The above three plans all have certain problems. For [Plan A] and [Plan B], the group scheme of CDN (If an image has n GT boxes, a CDN group will have 2 × n queries with each GT box generating a positive and a negative queries) will be hard to achieved. For [Plan C], my implementation seems not concise, and the decision domains of positive and negative queries are not contiguous (When the offset of the four coordinates are all less than $\lambda{1} $ , the query is positive. When they are all greater than $\lambda{1} $ , it is negative. The cases when some are greater than $\lambda_{1} $ and some are less are ignored, whose anchors are also likely to be rejected).

Therefore, I'm curious about your wisdom in implementing the CDN modules.
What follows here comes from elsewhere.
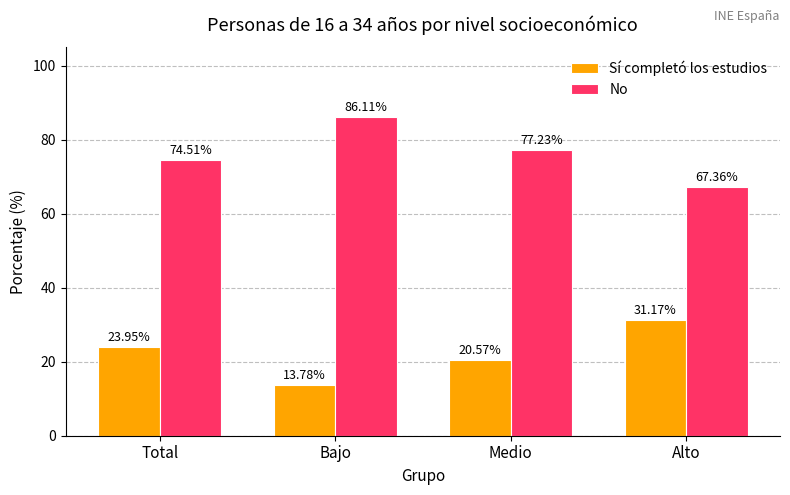

At which label does Sí completó los estudios reach its minimum?

Bajo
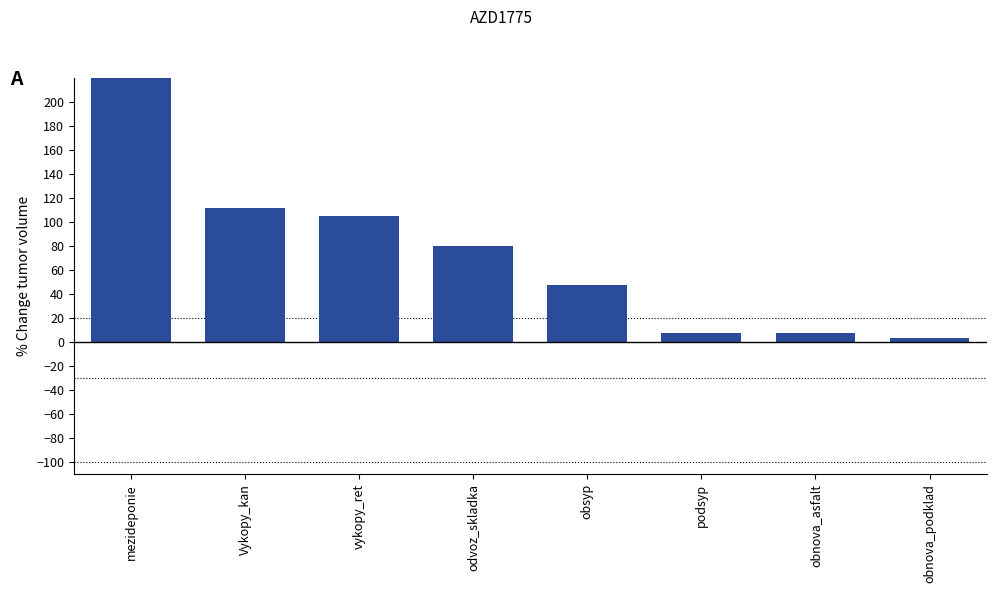

What is the difference between the maximum and minimum values?

271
More details or pseudo code are expected.

Thank u very much! :grinning:

FengLi-ust commented 2 years ago

Hey, sorry for the late reply. Our code is available now, you refer to it for more details.

Li-Qingyun commented 2 years ago

Hey, sorry for the late reply. Our code is available now, you refer to it for more details.

OK, thank you!

Li-Qingyun commented 2 years ago

@FengLi-ust @SlongLiu I have finished reading the code. Your implementation is concise. Thanks for your replies and innovative work!